Considérant, toutefois, qu'en vertu de l'article 8 de la Déclaration des droits de l'homme et du citoyen : « La loi ne doit établir que des peines strictement et évidemment nécessaires » ; que découle de ce principe la règle selon laquelle la loi pénale nouvelle doit, lorsqu'elle abroge une incrimination ou prévoit des peines moins sévères que la loi ancienne, s'appliquer aux auteurs d'infractions commises avant son entrée en vigueur et n'ayant pas donné lieu à des condamnations passées en force de chose jugée ; que les dispositions de l'ancien article 1730 du code général des impôts, reprises à l'article 1732 du même code, n'ont pas pour objet la seule réparation d'un préjudice pécuniaire subi par le Trésor du fait de l'opposition d'un contribuable au contrôle fiscal diligenté à son encontre, mais instituent une sanction tendant à réprimer de tels agissements et à en empêcher la réitération ; que, par suite, le principe susmentionné s'étend à la pénalité qu'elles prévoient ; que l'administration a appliqué en l'espèce une majoration calculée au taux de 150 % existant antérieurement au 1er janvier 2006, date d'application de l'ordonnance du 7 décembre 2005 ; qu'en vertu du principe susrappelé, il y a lieu, pour le juge d'appel, d'appliquer d'office le taux de 100 % en vigueur à la date de la présente décision ;

Considérant qu'il résulte de tout ce qui précède que Mlle X est fondée à bénéficier d'office d'une réduction des majorations mises à sa charge ramenées à concurrence de 100 % des droits rappelés ; que, pour le surplus, Mlle X n'est pas fondée à soutenir que c'est à tort que, par le jugement attaqué, le Tribunal administratif de Pau a rejeté sa demande ;

Sur les conclusions tendant à l'application de l'article L. 761-1 du code de justice administrative :

Considérant qu'aux termes de l'article L. 761-1 du code de justice administrative : « Dans toutes les instances devant les tribunaux administratifs et les cours administratives d'appel, le juge condamne la partie tenue aux dépens, ou, à défaut la partie perdante, à payer à l'autre partie la somme qu'il détermine au titre des frais exposés non compris dans les dépens.

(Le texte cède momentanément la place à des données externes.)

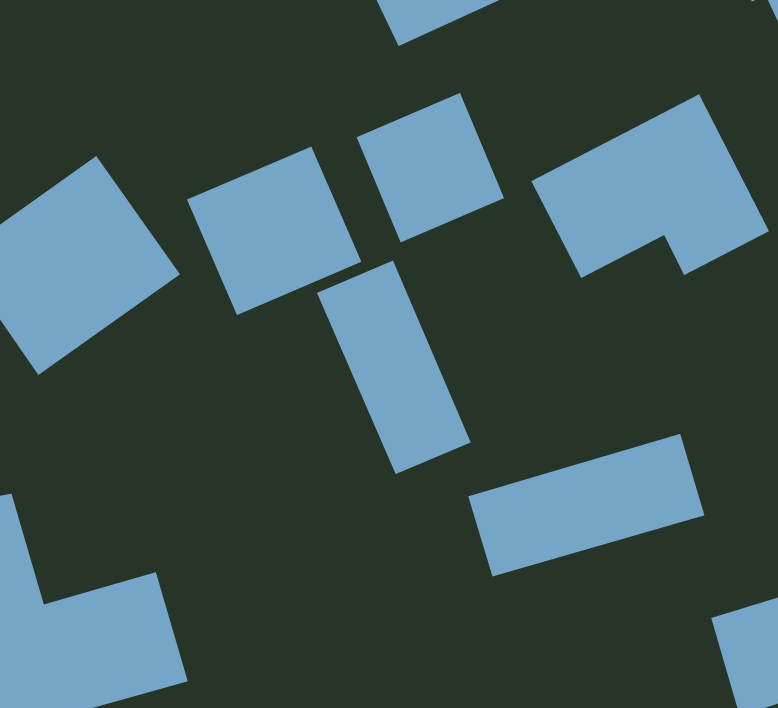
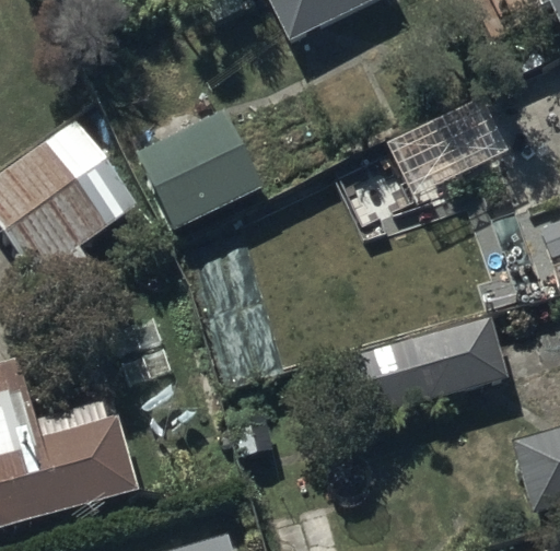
building: [355,92,505,243] -> none
building: [316,259,472,475] -> none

Le juge tient compte de l'équité ou de la situation économique de la partie condamnée. Il peut, même d'office, pour des raisons tirées des mêmes considérations, dire qu'il n'y a pas lieu à cette condamnation » ; qu'il n'y a pas lieu, dans les circonstances de l'espèce, d'accorder à Mlle X le bénéfice des dispositions précitées ;

DÉCIDE :

Article 1er : L'amende mise à la charge de Mlle X est ramenée à concurrence de 100 % des droits rappelés.

Article 2 : Le surplus des conclusions de la requête de Mlle X est rejeté.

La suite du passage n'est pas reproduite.